How to comment: The DEQ accepts written comments by email, fax, and postal mail. All written comments must include the full name, address, and telephone number of the person commenting and be received by DEQ by 5 p.m. on the last day of the comment period.

How a decision is made: After comments have been considered, the board will make the final decision. Citizens who submit statements during the comment period may address the board members during the board meeting at which a final decision is made on the proposal.

To review documents: The TMDL reports are available on the DEQ website at http://www.deq.virginia.gov/Programs/Water/WaterQualityInformationTMDLs/TMDL/TMDLDevelopment/DraftTMDLReports.aspx, and by contacting the DEQ representative named below for any report.
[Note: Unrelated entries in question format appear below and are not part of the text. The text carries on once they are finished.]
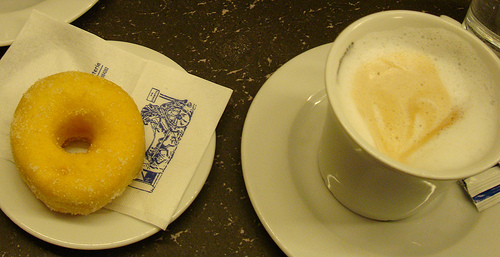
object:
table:
[0, 0, 499, 257]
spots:
[237, 225, 249, 237]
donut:
[8, 68, 154, 217]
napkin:
[1, 8, 239, 233]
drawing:
[126, 86, 202, 195]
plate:
[0, 38, 220, 253]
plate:
[239, 39, 500, 256]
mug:
[315, 9, 499, 223]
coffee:
[345, 46, 466, 169]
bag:
[456, 163, 500, 213]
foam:
[333, 24, 499, 173]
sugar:
[7, 67, 149, 219]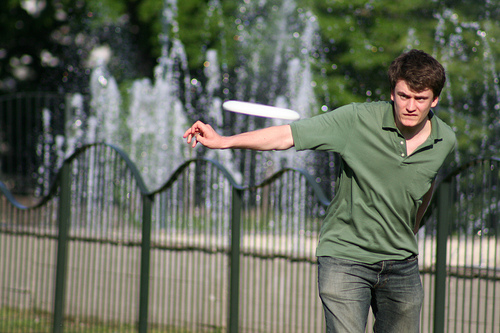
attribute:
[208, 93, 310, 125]
frisbee — white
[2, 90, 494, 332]
fence — green, metal, gree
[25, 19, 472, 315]
fountain — white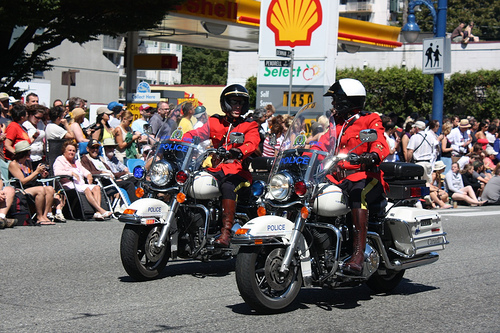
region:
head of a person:
[210, 73, 247, 118]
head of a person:
[315, 77, 371, 114]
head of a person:
[89, 97, 119, 124]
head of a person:
[61, 138, 80, 158]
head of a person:
[15, 140, 30, 156]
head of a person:
[2, 103, 33, 125]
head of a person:
[178, 90, 203, 115]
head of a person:
[397, 112, 415, 132]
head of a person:
[455, 110, 476, 129]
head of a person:
[446, 159, 463, 171]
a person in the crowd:
[13, 144, 52, 214]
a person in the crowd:
[50, 143, 113, 220]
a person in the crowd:
[3, 105, 30, 147]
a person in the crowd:
[46, 110, 71, 140]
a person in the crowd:
[28, 94, 43, 105]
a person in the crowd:
[144, 95, 166, 136]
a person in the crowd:
[182, 105, 195, 130]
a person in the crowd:
[447, 167, 474, 207]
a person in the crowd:
[429, 162, 444, 187]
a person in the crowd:
[410, 122, 435, 158]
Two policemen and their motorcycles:
[110, 76, 451, 313]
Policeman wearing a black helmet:
[173, 79, 271, 249]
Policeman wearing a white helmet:
[295, 73, 393, 276]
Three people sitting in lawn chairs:
[4, 136, 135, 228]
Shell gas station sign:
[255, 1, 342, 121]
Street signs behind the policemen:
[260, 45, 300, 73]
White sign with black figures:
[418, 34, 448, 79]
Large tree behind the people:
[0, 1, 171, 111]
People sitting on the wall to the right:
[445, 12, 484, 49]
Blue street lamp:
[400, 1, 455, 138]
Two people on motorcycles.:
[120, 82, 452, 312]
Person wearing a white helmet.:
[316, 76, 392, 273]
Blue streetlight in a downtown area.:
[401, 1, 458, 122]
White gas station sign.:
[256, 3, 338, 118]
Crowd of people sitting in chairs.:
[6, 90, 135, 221]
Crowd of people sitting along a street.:
[0, 73, 497, 332]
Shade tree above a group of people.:
[3, 0, 185, 220]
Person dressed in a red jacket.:
[175, 84, 262, 175]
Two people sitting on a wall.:
[449, 17, 498, 65]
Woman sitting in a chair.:
[45, 137, 112, 220]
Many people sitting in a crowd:
[3, 95, 127, 224]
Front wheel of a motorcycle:
[234, 233, 302, 310]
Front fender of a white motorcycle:
[119, 198, 178, 250]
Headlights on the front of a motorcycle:
[250, 173, 308, 202]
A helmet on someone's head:
[321, 78, 371, 117]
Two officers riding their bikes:
[121, 83, 447, 308]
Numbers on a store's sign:
[279, 89, 316, 109]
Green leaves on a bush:
[338, 68, 498, 120]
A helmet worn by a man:
[218, 80, 250, 118]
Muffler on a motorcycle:
[390, 253, 441, 269]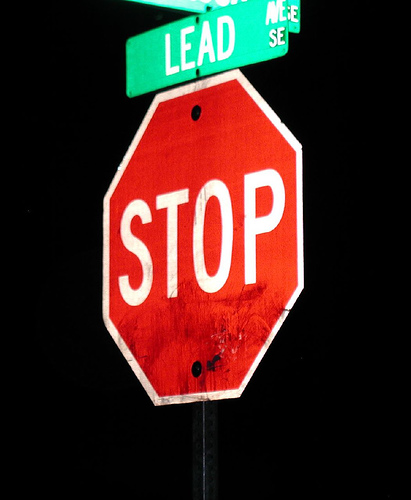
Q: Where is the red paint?
A: On the sign.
The electronic copies are in PDF format and may be read online or downloaded.

Contact for public comments, document requests, and additional information: Will Isenberg, Department of Environmental Quality, P.O. Box 1105, Richmond, VA 23218, telephone (804) 698-4228, FAX (804) 698-4032, or email william.isenberg@deq.virginia.gov.

VIRGINIA CODE COMMISSION

Notice to State Agencies

Contact Information: Mailing Address: Virginia Code Commission, Pocahontas Building, 900 East Main Street, 8th Floor, Richmond, VA 23219; Telephone: (804) 698-1810; Email: varegs@dls.virginia.gov.

Meeting Notices: Section 2.2-3707 C of the Code of Virginia requires state agencies to post meeting notices on their websites and on the Commonwealth Calendar at https://commonwealthcalendar.virginia.gov.

Cumulative Table of Virginia Administrative Code Sections Adopted, Amended, or Repealed: A table listing regulation sections that have been amended, added, or repealed in the Virginia Register of Regulations since the regulations were originally published or last supplemented in the print version of the Virginia Administrative Code is available at http://register.dls.virginia.gov/documents/cumultab.pdf.

Filing Material for Publication in the Virginia Register of Regulations: Agencies use the Regulation Information System (RIS) to file regulations and related items for publication in the Virginia Register of Regulations. The Registrar's office works closely with the Department of Planning and Budget (DPB) to coordinate the system with the Virginia Regulatory Town Hall. RIS and Town Hall complement and enhance one another by sharing pertinent regulatory information.